– Уйду-с, но одно только последнее слово! – проговорил он, уже почти совсем не владея собою, – ваша мамаша, кажется, совершенно забыла, что я решился вас взять, так сказать, после городской молвы, разнесшейся по всему околотку насчет репутации вашей. Пренебрегая для вас общественным мнением и восстановляя репутацию вашу, уж, конечно, мог бы я, весьма и весьма, понадеяться на возмездие и даже потребовать благодарности вашей… И только теперь открылись глаза мои! Вижу сам, что, может быть, весьма и весьма поступил опрометчиво, пренебрегая общественным голосом…



– Да он о двух головах, что ли! – крикнул Разумихин, вскакивая со стула и уже готовясь расправиться.



– Низкий вы и злой человек! – сказала Дуня.



– Ни слова! Ни жеста! – вскрикнул Раскольников, удерживая Разумихина; затем, подойдя чуть не в упор к Лужину:



– Извольте выйти вон! – сказал он тихо и раздельно, – и ни слова более, иначе…

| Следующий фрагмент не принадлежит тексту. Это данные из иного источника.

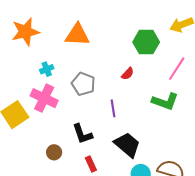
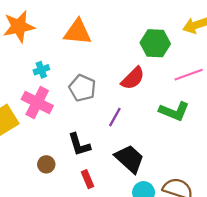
pink line: (177, 69) -> (189, 75), turned 35
red semicircle: (128, 74) -> (133, 78), size x1.6
purple line: (113, 108) -> (115, 117), turned 36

Петр Петрович несколько секунд смотрел на него с бледным и искривленным от злости лицом, затем повернулся, вышел, и уж, конечно, редко кто-нибудь уносил на кого в своем сердце столько злобной ненависти, как этот человек на Раскольникова. Его, и его одного, он обвинял во всем.



Замечательно, что, уже спускаясь с лестницы, он все еще воображал, что дело еще, может быть, совсем не потеряно и, что касается одних дам, даже «весьма и весьма» поправимое.